Run it in Phyre2 or get yourself an accelerator-powered x-ray diffractometer, 800 NMR, or possibly a quartz crystal microbalance with dissipation monitoring or a dual-polarization interferometer; also a cryo-em would do the trick.

@vincent paul schmitz i dont have the experimental structure. I have the predicted structure

Dear Shilpa Sarkar ,

You mentioned I-Tasser. Or did you used GPCR-I-TASSER? See:

https://zhanglab.ccmb.med.umich.edu/GPCR-I-TASSER/

See for details:

https://zhanglab.ccmb.med.umich.edu/papers/2015_11.pdf

If you have a structure prediction with a low RMSD and a TM-score higher than 0.5 (and closer to 1.00 the better it is) then you can assume you have a good and probably reliable structure.

As mentioned and meant by Vincent Paul Schmitz the ultimate control on whether your structure is really ‘realistic’ can only be determined experimentally.

But I-Tasser and specifically GPCR-I-Tasser is basically the best and most state-of-the-art prediction program that proved to give results that are often remarkably close to (experimentally) known structures.

If your question implies what kind of bioinformatics can I perform to check my structure than you might consider matters like secondary structure predictions in order to see if for example helical regions in your predicted structure correspond. There are multiple secondary structure programs like PsiPred, JPred, SOPMA and so on.

The same is true for the transmembrane regions. Specialised programs are out there that pretty accurate pinpoint the correct transmembrane regions in a membrane protein. Look for programs/servers like TMHMM, TOPCONS and the recently developed online prediction tool MemBrain:

http://www.csbio.sjtu.edu.cn/bioinf/MemBrain/

Hope this is what you are looking for.

Best regards.

Rob Keller thank you sir. actually i was trying to validate my structure using SAVES but verify 3D shows a very low score. It also showed be some of the bond angles are out of range. How to correct those?

Dear Shilpa Sarkar ,

Please keep in mind that validation does not tell you how much the model is close to reality, but the validation algorithms take into account matters like certain geometrical parameters, topological and whether energy requirements meet their criteria.

Personally I would leave it where I-Tasser tells you how confident you can be about the prediction and have a look at some of the suggestions I made.

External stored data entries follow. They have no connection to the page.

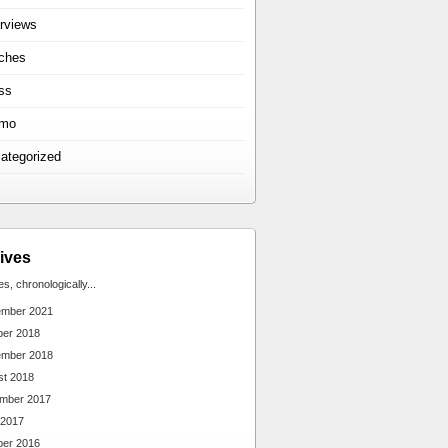
erviews
ches
ss
omo
ategorized
ives
ies, chronologically...
ember 2021
ber 2018
ember 2018
st 2018
mber 2017
 2017
ber 2016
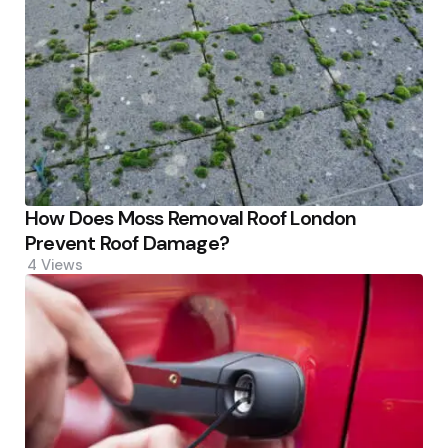
How Does Moss Removal Roof London
Prevent Roof Damage?
4
Views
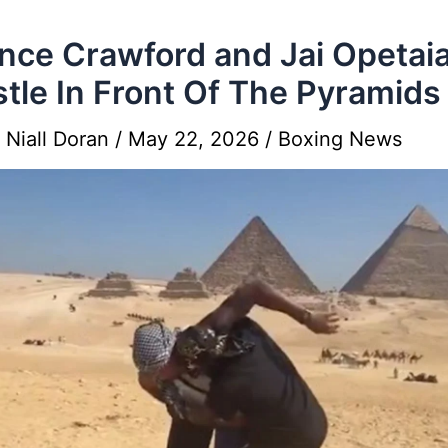
nce Crawford and Jai Opetai
tle In Front Of The Pyramids
y
Niall Doran
/
May 22, 2026
/
Boxing News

Still if you feel that you want to look at matters like disturbances in side chain atoms stereochemistry then the KobaMin server may be tried to improve the structure:

http://chopra-modules.science.purdue.edu/modules/kobamin/html/

Good luck with your work.

@Rob keller thank you sir. I have tried refining the model. The best verify 3d score shows that 55% amino acid has a score >0.2. Is it a big problem. I know it should be artist 80%

Ultimately, you cannot fully validate an in silico predicted structural model. "Predicted structures" are generally not trusted and not taken seriously unless there is a clear structure-function relationship which can validate the prediction experimentally or if there is a close structural homologue.

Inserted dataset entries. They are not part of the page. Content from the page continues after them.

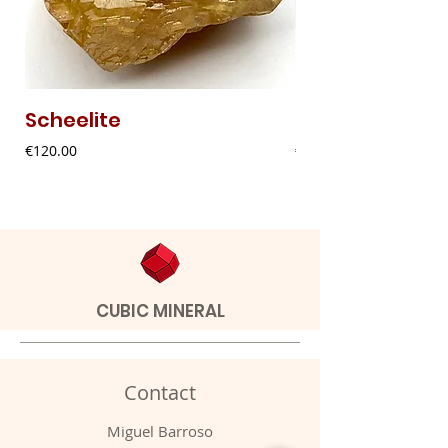
Scheelite
Fibrous Malach
Price
Price
€120.00
€9.00
CUBIC MINERAL
Contact
Miguel Barroso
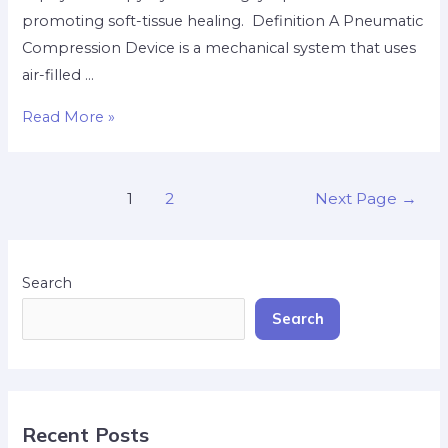
promoting soft-tissue healing. ​ Definition A Pneumatic
Compression Device is a mechanical system that uses
air-filled …
Read More »
1
2
Next Page
→
Search
Search
Recent Posts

Also, in terms of energy minimisation - the I-Tasser website states the following:

"The decoys generated in the second simulations are then clustered and the lowest energy structures are selected." So as suggested before, I would leave the model where it is.

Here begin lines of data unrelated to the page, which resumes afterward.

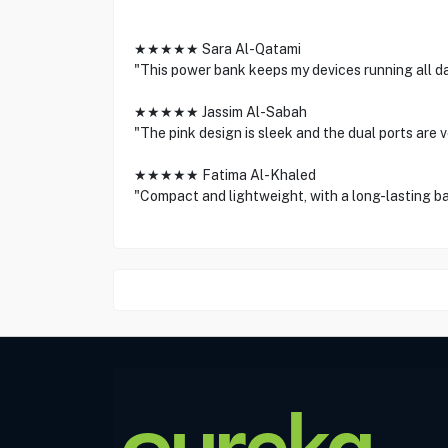
★★★★★ Sara Al-Qatami
"This power bank keeps my devices running all da
★★★★★ Jassim Al-Sabah
"The pink design is sleek and the dual ports are v
★★★★★ Fatima Al-Khaled
"Compact and lightweight, with a long-lasting ba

Hello Shilpa Sarkar , generally after generating a 3D model on servers like I-TASSER and the others (RaptorX, Phyre2 etc). There is need for a refinement of this "crude" 3D structure before validation. However, you may want to assess the how refinement improves on the predicted structure by doing validation before/after refinement. For validation, commonly used tools include, RAMPAGE Ramachandran, ProSA-web server and ProtSAV. Hope this helps.

See, Shey et al., 2019, https://www.nature.com/articles/s41598-019-40833-x

Robert Adamu Shey thank you sir. I have refined the structure using ModRefiner and tried to validate it with SAVES server. The ramachandran plot seems ok with 96% residues in most favourable regions. My only concern is the verify 3D result it shows only 55% residues have score>=0.2 and it should be atleast 80% residues. Any suggestions for further improvement.

Hello Shilpa, sorry for the late response. My suggestion is that may be try refinement on GalaxyWEB, http://galaxy.seoklab.org/ . On the other hand you could try doing 3D prediction with other tools like RaptorX and Phyre2. Then follow up with the refinement and validation.

Dear Robert Adamu Shey . I have tried refining with GalaxyRefine. but the output model has the same problem i.e only around 50% aminoacids have 3d-1d score >=0.2. any suggestion?

Maybe you could try a different approach with the 3D prediction: Phyre 2, Raptor X and Galaxyweb can be of help.

For the validation of protein structure, you can use the "Rampage Server".

• Sujeet Singh
• Could you plz share a working URL for the Ramage server?